Turbulent times require constant vigilance by farmers
A farmer pulls a long hose behind his tractor that carries liquid manure and then injects it directly into the soil on a farm southeast of London on Wednesday May 24, 2017. Farmers inject the manure into the soil to mitigate some of the worse odours from the manure and to get more into the soil. Mike Hensen/The London Free Press/Postmedia Network
While the lower value of the loonie during the first six months of 2018 has been positive for farmers, trade tensions are shaking up commodity markets requiring producers to keep a close watch on their operations, says the latest Farm Credit Canada forecast.
The dollar’s drop in value has helped boost farm revenues and offset increases to interest rates, fuel and fertilizer prices, said J.P. Gervais, FCC’s chief agriculture economist. Although he expects interest rates to rise in the second half, fuel and fertilizer costs should stabilize.
“Trade tensions make headlines and are on top of mind for many producers, but it is the resulting movements in interest rates, the value of the Canadian dollar and commodity prices that make up the outlooks for various sectors of Canada’s farm economy,” he said.
“Being resilient means Canadian agriculture and agri-food businesses can quickly adjust to a dynamic operating environment that could last the rest of the year,” he said. “We’re likely to see some fast-changing circumstances, including those that are beneficial or potentially risky to their operations.”
To cope with the uncertainty, he recommends building resilience through risk management in case of unfavourable financial trends or weather events. Individual marketing plans should be updated to reflect changing market conditions while keeping long range financial plans in mind.
“Change is constant in this industry, so producers need to be in a position to take advantage of opportunities and address challenges as they arise.”

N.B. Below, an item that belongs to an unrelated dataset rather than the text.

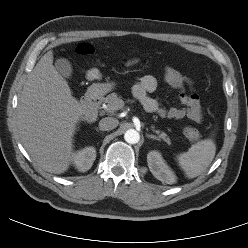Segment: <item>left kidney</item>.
Instances as JSON below:
<instances>
[{"instance_id":"left-kidney-1","label":"left kidney","mask_w":248,"mask_h":248,"mask_svg":"<svg viewBox=\"0 0 248 248\" xmlns=\"http://www.w3.org/2000/svg\"><path fill=\"white\" fill-rule=\"evenodd\" d=\"M147 163L153 176L162 183L173 184L176 182V176L173 171L164 162L161 154L157 151H151L147 155Z\"/></svg>"}]
</instances>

As the agrifood sector has already proven resilient and most Canadian farms continue to be in a very good financial position, farmers can maintain or grow their operations in turbulent times, he said.
The background to the current turbulence is years of record-high production that boosted global stocks of many agriculture commodities and helped to lower commodity prices, he said. Yet global consumption continued to trend upward and stocks started to fall. Now trade tensions are disrupting commodity markets.
Still all sectors of Canadian agriculture can count on the sound fundamentals of robust consumer food demand at home and abroad, he said.
The FCC forecast included comments on the crop and livestock sectors.
“Corn production should remain profitable in 2018. Canola too will see positive margins till the end of the year, although they’ll be more pressured than they were in the first half. We still expect red lentil margins to be negative. Green peas should begin to see some upside, becoming slightly profitable for the remainder of the year. Wheat won’t likely be profitable despite some recent upside in pricing and global uncertainty has helped drop the soybean price to levels that, if sustained, likely mean breakeven profitability or slightly better.”
The outlook said that while the hog sector was generally profitable in the first half, it was a mixed bag though: rising feed prices led to tight margins on finishing operations, while farrow-to-finish operations recorded profits close to $20 per head on average. Those margins will be tested throughout the rest of 2018, largely because of trade tensions and growing pork supply in the U.S.
“Our forecast for the cattle sector has also held so far in 2018. Cow-calf operations have been profitable all year, a trend that’s likely to continue into 2019. Backgrounders and feedlots recorded negative margins in the first six months, with little relief in sight. Live cattle futures show a small increase between now and December, while feeder cattle futures look to hold steady.”
Among the other factors FCC recommends watching are the NAFTA negotiations as well as progress in implementing the free trade deal with Europe and in ratifying participation in the Pacific trade. Farmland values are expected to rise only moderately this year.